→ Exercise data:
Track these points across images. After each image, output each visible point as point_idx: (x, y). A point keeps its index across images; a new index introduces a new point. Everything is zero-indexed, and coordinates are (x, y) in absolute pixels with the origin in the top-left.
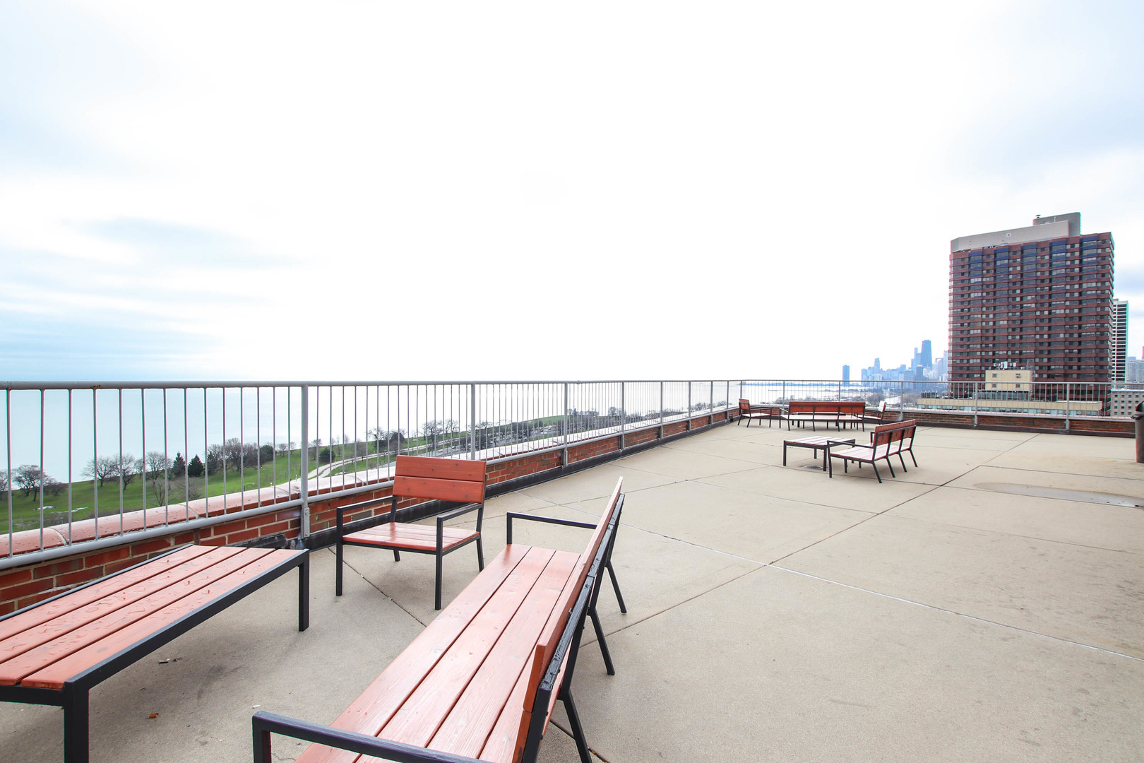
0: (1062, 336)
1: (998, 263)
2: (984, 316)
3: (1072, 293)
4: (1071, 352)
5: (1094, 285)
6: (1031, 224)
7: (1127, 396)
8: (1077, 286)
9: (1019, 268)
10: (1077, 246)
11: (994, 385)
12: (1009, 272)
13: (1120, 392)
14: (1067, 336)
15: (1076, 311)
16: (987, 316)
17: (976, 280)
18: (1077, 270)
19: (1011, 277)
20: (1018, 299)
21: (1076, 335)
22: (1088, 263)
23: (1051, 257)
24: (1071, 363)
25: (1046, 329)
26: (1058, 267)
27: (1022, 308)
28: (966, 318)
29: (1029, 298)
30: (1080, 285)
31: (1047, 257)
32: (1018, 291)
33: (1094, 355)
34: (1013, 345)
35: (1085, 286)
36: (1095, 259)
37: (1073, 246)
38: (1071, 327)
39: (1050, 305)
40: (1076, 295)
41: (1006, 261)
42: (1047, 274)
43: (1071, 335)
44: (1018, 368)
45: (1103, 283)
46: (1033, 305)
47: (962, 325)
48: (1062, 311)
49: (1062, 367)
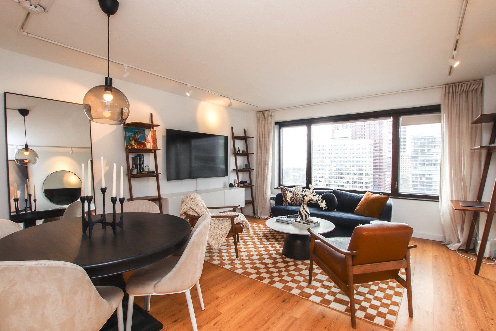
24: (371, 133)
49: (368, 134)
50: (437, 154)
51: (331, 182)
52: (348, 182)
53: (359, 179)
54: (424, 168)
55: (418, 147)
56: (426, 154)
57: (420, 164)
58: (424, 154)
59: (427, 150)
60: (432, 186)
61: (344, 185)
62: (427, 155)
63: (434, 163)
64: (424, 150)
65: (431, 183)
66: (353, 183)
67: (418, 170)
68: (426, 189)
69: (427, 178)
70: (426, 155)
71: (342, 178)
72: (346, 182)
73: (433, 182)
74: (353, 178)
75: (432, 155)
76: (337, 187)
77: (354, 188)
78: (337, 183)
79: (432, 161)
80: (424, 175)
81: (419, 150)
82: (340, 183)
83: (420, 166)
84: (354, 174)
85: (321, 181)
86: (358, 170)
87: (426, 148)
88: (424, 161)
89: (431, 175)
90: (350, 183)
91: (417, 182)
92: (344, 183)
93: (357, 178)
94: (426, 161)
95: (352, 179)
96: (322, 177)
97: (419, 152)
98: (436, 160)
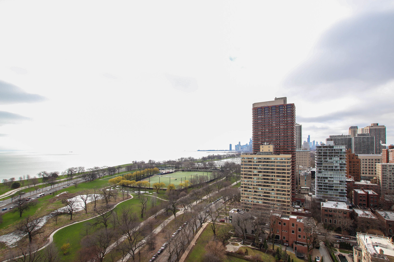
0: (282, 134)
1: (265, 112)
2: (262, 128)
3: (285, 121)
4: (285, 140)
5: (290, 119)
6: (274, 100)
7: (302, 152)
8: (286, 119)
9: (271, 113)
10: (286, 107)
11: (263, 150)
12: (268, 114)
13: (300, 151)
14: (284, 134)
15: (286, 127)
16: (263, 128)
17: (260, 117)
18: (286, 114)
19: (269, 116)
20: (271, 123)
21: (286, 134)
22: (289, 112)
23: (279, 110)
24: (285, 143)
25: (278, 132)
26: (281, 113)
27: (272, 126)
28: (257, 129)
29: (274, 123)
30: (287, 119)
31: (278, 110)
32: (271, 120)
33: (291, 140)
34: (270, 137)
35: (288, 119)
36: (290, 111)
37: (285, 107)
38: (285, 132)
39: (279, 125)
40: (286, 122)
41: (267, 111)
42: (278, 115)
43: (285, 134)
44: (269, 144)
45: (292, 119)
46: (275, 125)
47: (256, 131)
48: (282, 127)
49: (283, 144)
50: (337, 162)
51: (259, 189)
52: (273, 190)
53: (282, 188)
54: (327, 172)
55: (321, 155)
56: (328, 161)
57: (323, 169)
58: (327, 162)
59: (329, 158)
60: (333, 186)
61: (269, 192)
62: (329, 162)
63: (334, 168)
64: (327, 158)
65: (333, 184)
66: (277, 191)
67: (322, 173)
68: (329, 189)
69: (329, 181)
70: (328, 163)
71: (268, 186)
72: (271, 189)
73: (334, 183)
74: (277, 186)
75: (333, 162)
76: (263, 193)
77: (278, 195)
78: (263, 190)
79: (332, 166)
80: (327, 178)
81: (323, 158)
82: (266, 190)
83: (324, 170)
84: (278, 183)
85: (250, 187)
86: (281, 180)
87: (328, 157)
88: (326, 167)
89: (333, 178)
90: (275, 191)
91: (322, 183)
92: (269, 190)
93: (280, 187)
94: (328, 167)
95: (276, 187)
96: (250, 184)
97: (323, 160)
98: (336, 167)
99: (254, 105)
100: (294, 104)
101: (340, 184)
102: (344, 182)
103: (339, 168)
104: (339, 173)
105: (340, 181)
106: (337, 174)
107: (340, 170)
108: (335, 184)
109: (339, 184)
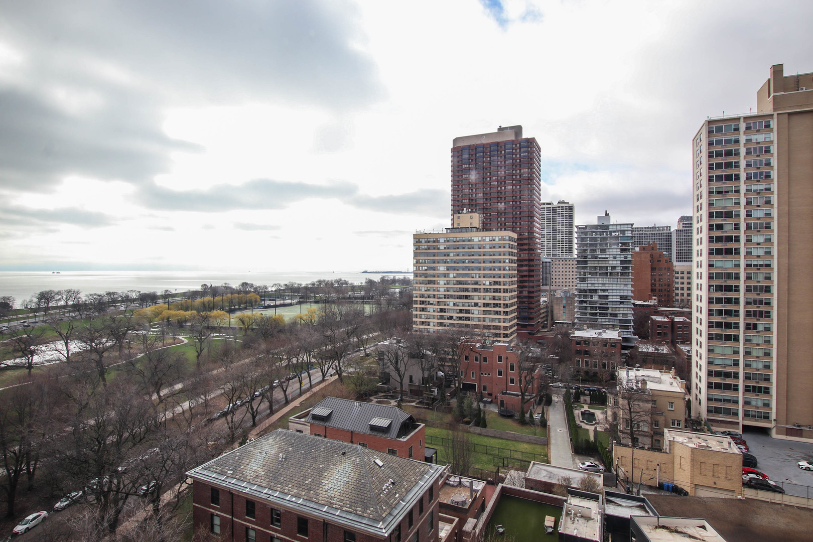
0: (511, 203)
1: (478, 155)
2: (470, 191)
3: (516, 176)
4: (516, 214)
5: (527, 170)
6: (497, 131)
8: (518, 171)
9: (489, 159)
10: (518, 145)
11: (458, 224)
12: (483, 161)
14: (514, 203)
15: (518, 187)
16: (472, 190)
17: (466, 166)
18: (518, 161)
19: (484, 164)
20: (488, 179)
21: (518, 203)
22: (524, 156)
23: (505, 152)
24: (516, 221)
25: (503, 199)
26: (509, 159)
27: (490, 185)
28: (460, 191)
29: (494, 178)
30: (520, 170)
31: (503, 152)
32: (488, 174)
33: (527, 215)
34: (487, 209)
35: (522, 171)
36: (527, 154)
37: (516, 145)
38: (516, 198)
39: (505, 184)
40: (518, 177)
41: (482, 154)
42: (503, 163)
43: (516, 202)
45: (531, 169)
46: (496, 183)
47: (458, 196)
48: (511, 187)
49: (511, 223)
50: (615, 258)
51: (448, 305)
52: (476, 305)
53: (494, 299)
54: (596, 280)
55: (586, 245)
56: (599, 256)
57: (590, 273)
58: (596, 258)
59: (599, 251)
60: (607, 308)
61: (469, 310)
62: (600, 258)
63: (610, 271)
64: (596, 251)
65: (607, 304)
66: (484, 306)
67: (586, 282)
68: (600, 314)
69: (600, 297)
70: (598, 259)
71: (466, 297)
72: (473, 304)
73: (609, 301)
74: (484, 297)
75: (607, 258)
76: (457, 313)
77: (486, 314)
78: (458, 306)
79: (607, 267)
80: (596, 291)
81: (589, 251)
82: (463, 306)
83: (590, 276)
84: (486, 290)
85: (431, 302)
86: (492, 284)
87: (598, 248)
88: (595, 268)
89: (607, 290)
90: (480, 307)
91: (586, 302)
92: (469, 306)
93: (491, 297)
94: (598, 268)
95: (482, 298)
96: (432, 296)
97: (588, 253)
98: (614, 268)
99: (455, 141)
100: (534, 138)
101: (622, 303)
102: (628, 298)
103: (618, 270)
104: (619, 280)
105: (621, 297)
106: (615, 283)
107: (622, 274)
108: (611, 303)
109: (619, 303)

→ Task statement: Please return the lines above exactly, with the pictures omitted.

→ Response:
Track these points across images. After each image, output each visible point as point_idx: (x, y). A point keeps its index across images; a new index introduces a new point. Everything is zero-indexed, and coordinates are (x, y) in absolute pixels with the origin in the top-left.
0: (1062, 336)
1: (998, 263)
2: (984, 316)
3: (1072, 293)
4: (1071, 352)
5: (1094, 285)
6: (1031, 224)
7: (1127, 396)
8: (1077, 286)
9: (1019, 268)
10: (1077, 246)
11: (994, 385)
12: (1009, 272)
13: (1120, 392)
14: (1067, 336)
15: (1076, 311)
16: (987, 316)
17: (976, 280)
18: (1077, 270)
19: (1011, 277)
20: (1018, 299)
21: (1076, 335)
22: (1088, 263)
23: (1051, 257)
24: (1071, 363)
25: (1046, 329)
26: (1058, 267)
27: (1022, 308)
28: (966, 318)
29: (1029, 298)
30: (1080, 285)
31: (1047, 257)
32: (1018, 291)
33: (1094, 355)
34: (1013, 345)
35: (1085, 286)
36: (1095, 259)
37: (1073, 246)
38: (1071, 327)
39: (1050, 305)
40: (1076, 295)
41: (1006, 261)
42: (1047, 274)
43: (1071, 335)
44: (1018, 368)
45: (1103, 283)
46: (1033, 305)
47: (962, 325)
48: (1062, 311)
49: (1062, 367)
24: (371, 133)
49: (368, 134)
50: (437, 154)
51: (331, 182)
52: (348, 182)
53: (359, 179)
54: (424, 168)
55: (418, 147)
56: (426, 154)
57: (420, 164)
58: (424, 154)
59: (427, 150)
60: (432, 186)
61: (344, 185)
62: (427, 155)
63: (434, 163)
64: (424, 150)
65: (431, 183)
66: (353, 183)
67: (418, 170)
68: (426, 189)
69: (427, 178)
70: (426, 155)
71: (342, 178)
72: (346, 182)
73: (433, 182)
74: (353, 178)
75: (432, 155)
76: (337, 187)
77: (354, 188)
78: (337, 183)
79: (432, 161)
80: (424, 175)
81: (419, 150)
82: (340, 183)
83: (420, 166)
84: (354, 174)
85: (321, 181)
86: (358, 170)
87: (426, 148)
88: (424, 161)
89: (431, 175)
90: (350, 183)
91: (417, 182)
92: (344, 183)
93: (357, 178)
94: (426, 161)
95: (352, 179)
96: (322, 177)
97: (419, 152)
98: (436, 160)
0: (282, 134)
1: (265, 112)
2: (262, 128)
3: (285, 121)
4: (285, 140)
5: (290, 119)
6: (274, 100)
7: (302, 152)
8: (286, 119)
9: (271, 113)
10: (286, 107)
11: (263, 150)
12: (268, 114)
13: (300, 151)
14: (284, 134)
15: (286, 127)
16: (263, 128)
17: (260, 117)
18: (286, 114)
19: (269, 116)
20: (271, 123)
21: (286, 134)
22: (289, 112)
23: (279, 110)
24: (285, 143)
25: (278, 132)
26: (281, 113)
27: (272, 126)
28: (257, 129)
29: (274, 123)
30: (287, 119)
31: (278, 110)
32: (271, 120)
33: (291, 140)
34: (270, 137)
35: (288, 119)
36: (290, 111)
37: (285, 107)
38: (285, 132)
39: (279, 125)
40: (286, 122)
41: (267, 111)
42: (278, 115)
43: (285, 134)
44: (269, 144)
45: (292, 119)
46: (275, 125)
47: (256, 131)
48: (282, 127)
49: (283, 144)
50: (337, 162)
51: (259, 189)
52: (273, 190)
53: (282, 188)
54: (327, 172)
55: (321, 155)
56: (328, 161)
57: (323, 169)
58: (327, 162)
59: (329, 158)
60: (333, 186)
61: (269, 192)
62: (329, 162)
63: (334, 168)
64: (327, 158)
65: (333, 184)
66: (277, 191)
67: (322, 173)
68: (329, 189)
69: (329, 181)
70: (328, 163)
71: (268, 186)
72: (271, 189)
73: (334, 183)
74: (277, 186)
75: (333, 162)
76: (263, 193)
77: (278, 195)
78: (263, 190)
79: (332, 166)
80: (327, 178)
81: (323, 158)
82: (266, 190)
83: (324, 170)
84: (278, 183)
85: (250, 187)
86: (281, 180)
87: (328, 157)
88: (326, 167)
89: (333, 178)
90: (275, 191)
91: (322, 183)
92: (269, 190)
93: (280, 187)
94: (328, 167)
95: (276, 187)
96: (250, 184)
97: (323, 160)
98: (336, 167)
99: (254, 105)
100: (294, 104)
101: (340, 184)
102: (344, 182)
103: (339, 168)
104: (339, 173)
105: (340, 181)
106: (337, 174)
107: (340, 170)
108: (335, 184)
109: (339, 184)
0: (511, 203)
1: (478, 155)
2: (470, 191)
3: (516, 176)
4: (516, 214)
5: (527, 170)
6: (497, 131)
8: (518, 171)
9: (489, 159)
10: (518, 145)
11: (458, 224)
12: (483, 161)
14: (514, 203)
15: (518, 187)
16: (472, 190)
17: (466, 166)
18: (518, 161)
19: (484, 164)
20: (488, 179)
21: (518, 203)
22: (524, 156)
23: (505, 152)
24: (516, 221)
25: (503, 199)
26: (509, 159)
27: (490, 185)
28: (460, 191)
29: (494, 178)
30: (520, 170)
31: (503, 152)
32: (488, 174)
33: (527, 215)
34: (487, 209)
35: (522, 171)
36: (527, 154)
37: (516, 145)
38: (516, 198)
39: (505, 184)
40: (518, 177)
41: (482, 154)
42: (503, 163)
43: (516, 202)
45: (531, 169)
46: (496, 183)
47: (458, 196)
48: (511, 187)
49: (511, 223)
50: (615, 258)
51: (448, 305)
52: (476, 305)
53: (494, 299)
54: (596, 280)
55: (586, 245)
56: (599, 256)
57: (590, 273)
58: (596, 258)
59: (599, 251)
60: (607, 308)
61: (469, 310)
62: (600, 258)
63: (610, 271)
64: (596, 251)
65: (607, 304)
66: (484, 306)
67: (586, 282)
68: (600, 314)
69: (600, 297)
70: (598, 259)
71: (466, 297)
72: (473, 304)
73: (609, 301)
74: (484, 297)
75: (607, 258)
76: (457, 313)
77: (486, 314)
78: (458, 306)
79: (607, 267)
80: (596, 291)
81: (589, 251)
82: (463, 306)
83: (590, 276)
84: (486, 290)
85: (431, 302)
86: (492, 284)
87: (598, 248)
88: (595, 268)
89: (607, 290)
90: (480, 307)
91: (586, 302)
92: (469, 306)
93: (491, 297)
94: (598, 268)
95: (482, 298)
96: (432, 296)
97: (588, 253)
98: (614, 268)
99: (455, 141)
100: (534, 138)
101: (622, 303)
102: (628, 298)
103: (618, 270)
104: (619, 280)
105: (621, 297)
106: (615, 283)
107: (622, 274)
108: (611, 303)
109: (619, 303)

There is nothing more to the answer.